Only the lines from the top of the following listing through the line with "HOT HOT CƠ HỘI SỞ HỮU ĐẤT NỀN VỊ TRÍ Đ" belong in your answer, exactly as written.

========================

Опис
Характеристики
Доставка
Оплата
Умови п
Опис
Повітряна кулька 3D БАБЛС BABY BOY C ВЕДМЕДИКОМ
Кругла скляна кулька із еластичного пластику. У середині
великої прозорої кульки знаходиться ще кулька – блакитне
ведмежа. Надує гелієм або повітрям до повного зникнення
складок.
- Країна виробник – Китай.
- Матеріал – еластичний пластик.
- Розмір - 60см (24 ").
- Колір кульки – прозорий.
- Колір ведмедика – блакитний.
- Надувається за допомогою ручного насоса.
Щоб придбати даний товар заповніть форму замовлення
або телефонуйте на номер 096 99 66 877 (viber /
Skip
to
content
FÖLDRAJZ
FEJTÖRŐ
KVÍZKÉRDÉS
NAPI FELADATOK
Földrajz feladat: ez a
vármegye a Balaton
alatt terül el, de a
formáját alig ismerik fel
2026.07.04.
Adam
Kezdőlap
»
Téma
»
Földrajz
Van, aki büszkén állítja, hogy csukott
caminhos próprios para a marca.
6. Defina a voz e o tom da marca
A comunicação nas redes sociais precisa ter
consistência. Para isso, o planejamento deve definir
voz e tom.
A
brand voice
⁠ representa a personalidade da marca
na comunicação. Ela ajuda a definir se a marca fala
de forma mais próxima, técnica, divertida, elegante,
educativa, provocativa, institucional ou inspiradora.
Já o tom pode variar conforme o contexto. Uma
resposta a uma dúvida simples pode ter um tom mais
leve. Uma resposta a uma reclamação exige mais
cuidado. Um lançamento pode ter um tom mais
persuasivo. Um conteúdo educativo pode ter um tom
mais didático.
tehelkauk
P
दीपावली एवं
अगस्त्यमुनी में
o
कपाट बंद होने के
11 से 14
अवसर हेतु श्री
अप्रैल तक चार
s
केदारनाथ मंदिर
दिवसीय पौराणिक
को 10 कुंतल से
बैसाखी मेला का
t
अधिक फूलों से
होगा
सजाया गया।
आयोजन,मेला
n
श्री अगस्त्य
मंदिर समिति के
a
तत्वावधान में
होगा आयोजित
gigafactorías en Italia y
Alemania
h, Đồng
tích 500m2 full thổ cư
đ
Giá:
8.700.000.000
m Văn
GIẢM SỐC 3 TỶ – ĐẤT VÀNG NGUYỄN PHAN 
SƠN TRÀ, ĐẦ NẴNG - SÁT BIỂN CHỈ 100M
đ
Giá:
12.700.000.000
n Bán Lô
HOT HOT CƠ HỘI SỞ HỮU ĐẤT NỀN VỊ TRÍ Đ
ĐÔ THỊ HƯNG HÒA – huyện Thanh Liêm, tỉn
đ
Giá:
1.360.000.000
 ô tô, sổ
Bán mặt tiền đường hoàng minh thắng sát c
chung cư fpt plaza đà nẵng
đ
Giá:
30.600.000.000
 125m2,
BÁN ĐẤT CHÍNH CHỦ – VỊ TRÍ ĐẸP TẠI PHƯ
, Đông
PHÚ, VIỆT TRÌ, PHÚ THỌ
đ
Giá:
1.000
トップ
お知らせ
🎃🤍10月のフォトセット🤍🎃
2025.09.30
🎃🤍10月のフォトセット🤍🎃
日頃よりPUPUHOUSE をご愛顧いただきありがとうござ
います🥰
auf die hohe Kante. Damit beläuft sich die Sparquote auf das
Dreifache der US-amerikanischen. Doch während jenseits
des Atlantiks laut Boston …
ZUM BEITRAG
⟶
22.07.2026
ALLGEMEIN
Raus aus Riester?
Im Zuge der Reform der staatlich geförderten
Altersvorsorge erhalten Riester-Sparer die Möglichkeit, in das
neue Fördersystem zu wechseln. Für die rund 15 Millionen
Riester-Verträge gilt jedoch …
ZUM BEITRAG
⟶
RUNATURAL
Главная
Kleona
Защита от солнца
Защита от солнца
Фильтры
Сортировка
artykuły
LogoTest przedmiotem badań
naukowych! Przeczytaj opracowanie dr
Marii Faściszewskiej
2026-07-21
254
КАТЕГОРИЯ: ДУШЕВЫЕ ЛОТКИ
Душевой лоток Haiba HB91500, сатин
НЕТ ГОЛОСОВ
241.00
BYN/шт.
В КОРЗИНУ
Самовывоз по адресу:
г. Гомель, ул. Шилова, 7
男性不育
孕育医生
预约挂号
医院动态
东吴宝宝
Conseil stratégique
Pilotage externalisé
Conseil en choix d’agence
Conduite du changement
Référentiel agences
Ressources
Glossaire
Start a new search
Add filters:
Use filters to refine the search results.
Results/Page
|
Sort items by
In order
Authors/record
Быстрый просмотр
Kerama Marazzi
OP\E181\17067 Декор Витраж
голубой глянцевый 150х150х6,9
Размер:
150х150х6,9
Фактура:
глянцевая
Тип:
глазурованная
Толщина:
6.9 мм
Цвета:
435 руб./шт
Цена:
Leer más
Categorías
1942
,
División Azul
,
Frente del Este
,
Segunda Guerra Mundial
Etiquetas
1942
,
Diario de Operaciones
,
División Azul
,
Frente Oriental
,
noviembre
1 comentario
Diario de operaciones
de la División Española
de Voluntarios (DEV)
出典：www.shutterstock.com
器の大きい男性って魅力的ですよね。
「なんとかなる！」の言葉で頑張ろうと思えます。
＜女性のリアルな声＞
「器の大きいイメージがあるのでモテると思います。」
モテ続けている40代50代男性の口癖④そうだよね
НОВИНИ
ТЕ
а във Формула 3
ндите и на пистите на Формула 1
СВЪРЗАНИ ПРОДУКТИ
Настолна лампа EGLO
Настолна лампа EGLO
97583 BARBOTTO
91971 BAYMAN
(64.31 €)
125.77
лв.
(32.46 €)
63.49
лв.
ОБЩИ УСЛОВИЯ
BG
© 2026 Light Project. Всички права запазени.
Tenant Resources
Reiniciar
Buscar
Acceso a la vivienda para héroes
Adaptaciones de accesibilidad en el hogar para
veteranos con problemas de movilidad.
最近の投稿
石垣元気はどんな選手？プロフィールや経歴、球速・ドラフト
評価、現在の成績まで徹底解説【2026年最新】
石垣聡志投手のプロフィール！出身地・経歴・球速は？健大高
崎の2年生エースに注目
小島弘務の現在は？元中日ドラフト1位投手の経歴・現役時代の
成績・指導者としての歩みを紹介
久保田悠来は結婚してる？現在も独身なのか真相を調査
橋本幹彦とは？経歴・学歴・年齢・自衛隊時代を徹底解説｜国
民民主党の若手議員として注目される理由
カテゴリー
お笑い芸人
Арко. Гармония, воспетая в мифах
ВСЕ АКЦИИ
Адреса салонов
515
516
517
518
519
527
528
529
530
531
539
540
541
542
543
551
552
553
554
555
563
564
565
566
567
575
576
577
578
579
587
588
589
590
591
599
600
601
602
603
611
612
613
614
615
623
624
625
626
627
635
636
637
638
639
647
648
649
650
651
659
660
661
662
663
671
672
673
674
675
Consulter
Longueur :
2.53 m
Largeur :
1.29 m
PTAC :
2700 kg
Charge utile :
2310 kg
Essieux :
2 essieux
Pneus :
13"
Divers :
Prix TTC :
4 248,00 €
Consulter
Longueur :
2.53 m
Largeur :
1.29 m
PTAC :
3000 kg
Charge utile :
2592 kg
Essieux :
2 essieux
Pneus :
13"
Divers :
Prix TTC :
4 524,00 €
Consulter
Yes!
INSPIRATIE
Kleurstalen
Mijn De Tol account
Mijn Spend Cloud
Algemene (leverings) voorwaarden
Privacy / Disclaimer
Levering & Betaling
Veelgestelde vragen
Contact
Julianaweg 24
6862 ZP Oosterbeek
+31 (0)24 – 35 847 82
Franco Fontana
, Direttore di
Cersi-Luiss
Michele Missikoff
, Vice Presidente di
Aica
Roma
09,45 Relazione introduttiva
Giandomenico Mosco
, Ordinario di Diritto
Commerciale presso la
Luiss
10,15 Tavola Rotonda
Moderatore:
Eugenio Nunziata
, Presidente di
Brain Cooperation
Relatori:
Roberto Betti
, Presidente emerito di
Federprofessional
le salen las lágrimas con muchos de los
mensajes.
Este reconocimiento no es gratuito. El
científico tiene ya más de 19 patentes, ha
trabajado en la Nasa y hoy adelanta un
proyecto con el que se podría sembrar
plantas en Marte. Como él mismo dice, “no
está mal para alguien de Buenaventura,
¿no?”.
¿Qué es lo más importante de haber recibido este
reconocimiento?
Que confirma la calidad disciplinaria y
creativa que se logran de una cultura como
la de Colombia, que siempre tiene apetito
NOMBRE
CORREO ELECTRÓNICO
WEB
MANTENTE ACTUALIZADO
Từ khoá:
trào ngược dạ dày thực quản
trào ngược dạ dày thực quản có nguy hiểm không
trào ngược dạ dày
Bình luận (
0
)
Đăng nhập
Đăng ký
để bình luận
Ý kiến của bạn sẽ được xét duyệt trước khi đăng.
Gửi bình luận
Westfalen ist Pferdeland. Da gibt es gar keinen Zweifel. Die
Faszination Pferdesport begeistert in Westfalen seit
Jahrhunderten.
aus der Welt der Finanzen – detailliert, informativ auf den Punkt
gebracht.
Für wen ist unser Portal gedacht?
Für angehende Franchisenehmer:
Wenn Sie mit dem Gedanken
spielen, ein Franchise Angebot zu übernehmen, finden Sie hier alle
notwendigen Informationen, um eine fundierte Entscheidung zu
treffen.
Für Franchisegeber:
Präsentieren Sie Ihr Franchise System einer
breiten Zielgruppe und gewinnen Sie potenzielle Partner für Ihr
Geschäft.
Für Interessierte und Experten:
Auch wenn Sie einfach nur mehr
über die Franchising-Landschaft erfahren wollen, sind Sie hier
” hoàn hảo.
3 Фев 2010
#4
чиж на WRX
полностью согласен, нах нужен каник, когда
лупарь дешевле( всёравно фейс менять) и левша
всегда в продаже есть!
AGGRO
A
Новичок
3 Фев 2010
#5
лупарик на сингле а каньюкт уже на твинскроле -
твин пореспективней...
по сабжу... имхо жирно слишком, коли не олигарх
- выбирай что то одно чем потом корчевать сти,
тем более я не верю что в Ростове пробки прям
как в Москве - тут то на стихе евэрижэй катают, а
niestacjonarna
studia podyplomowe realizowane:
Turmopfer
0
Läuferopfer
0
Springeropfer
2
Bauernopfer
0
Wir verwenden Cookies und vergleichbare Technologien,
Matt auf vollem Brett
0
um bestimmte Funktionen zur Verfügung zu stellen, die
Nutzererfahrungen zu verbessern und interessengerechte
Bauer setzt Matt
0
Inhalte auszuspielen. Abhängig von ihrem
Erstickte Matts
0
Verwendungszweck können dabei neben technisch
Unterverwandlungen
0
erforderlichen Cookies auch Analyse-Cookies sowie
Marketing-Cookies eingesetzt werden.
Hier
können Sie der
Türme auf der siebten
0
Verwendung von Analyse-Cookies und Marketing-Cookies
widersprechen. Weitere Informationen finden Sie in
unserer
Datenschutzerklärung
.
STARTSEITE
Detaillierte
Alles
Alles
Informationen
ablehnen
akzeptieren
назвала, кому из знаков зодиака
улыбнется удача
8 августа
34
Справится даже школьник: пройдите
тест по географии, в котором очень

========================

#### [Solution for this problem]
Опис
Характеристики
Доставка
Оплата
Умови п
Опис
Повітряна кулька 3D БАБЛС BABY BOY C ВЕДМЕДИКОМ
Кругла скляна кулька із еластичного пластику. У середині
великої прозорої кульки знаходиться ще кулька – блакитне
ведмежа. Надує гелієм або повітрям до повного зникнення
складок.
- Країна виробник – Китай.
- Матеріал – еластичний пластик.
- Розмір - 60см (24 ").
- Колір кульки – прозорий.
- Колір ведмедика – блакитний.
- Надувається за допомогою ручного насоса.
Щоб придбати даний товар заповніть форму замовлення
або телефонуйте на номер 096 99 66 877 (viber /
Skip
to
content
FÖLDRAJZ
FEJTÖRŐ
KVÍZKÉRDÉS
NAPI FELADATOK
Földrajz feladat: ez a
vármegye a Balaton
alatt terül el, de a
formáját alig ismerik fel
2026.07.04.
Adam
Kezdőlap
»
Téma
»
Földrajz
Van, aki büszkén állítja, hogy csukott
caminhos próprios para a marca.
6. Defina a voz e o tom da marca
A comunicação nas redes sociais precisa ter
consistência. Para isso, o planejamento deve definir
voz e tom.
A
brand voice
⁠ representa a personalidade da marca
na comunicação. Ela ajuda a definir se a marca fala
de forma mais próxima, técnica, divertida, elegante,
educativa, provocativa, institucional ou inspiradora.
Já o tom pode variar conforme o contexto. Uma
resposta a uma dúvida simples pode ter um tom mais
leve. Uma resposta a uma reclamação exige mais
cuidado. Um lançamento pode ter um tom mais
persuasivo. Um conteúdo educativo pode ter um tom
mais didático.
tehelkauk
P
दीपावली एवं
अगस्त्यमुनी में
o
कपाट बंद होने के
11 से 14
अवसर हेतु श्री
अप्रैल तक चार
s
केदारनाथ मंदिर
दिवसीय पौराणिक
को 10 कुंतल से
बैसाखी मेला का
t
अधिक फूलों से
होगा
सजाया गया।
आयोजन,मेला
n
श्री अगस्त्य
मंदिर समिति के
a
तत्वावधान में
होगा आयोजित
gigafactorías en Italia y
Alemania
h, Đồng
tích 500m2 full thổ cư
đ
Giá:
8.700.000.000
m Văn
GIẢM SỐC 3 TỶ – ĐẤT VÀNG NGUYỄN PHAN 
SƠN TRÀ, ĐẦ NẴNG - SÁT BIỂN CHỈ 100M
đ
Giá:
12.700.000.000
n Bán Lô
HOT HOT CƠ HỘI SỞ HỮU ĐẤT NỀN VỊ TRÍ Đ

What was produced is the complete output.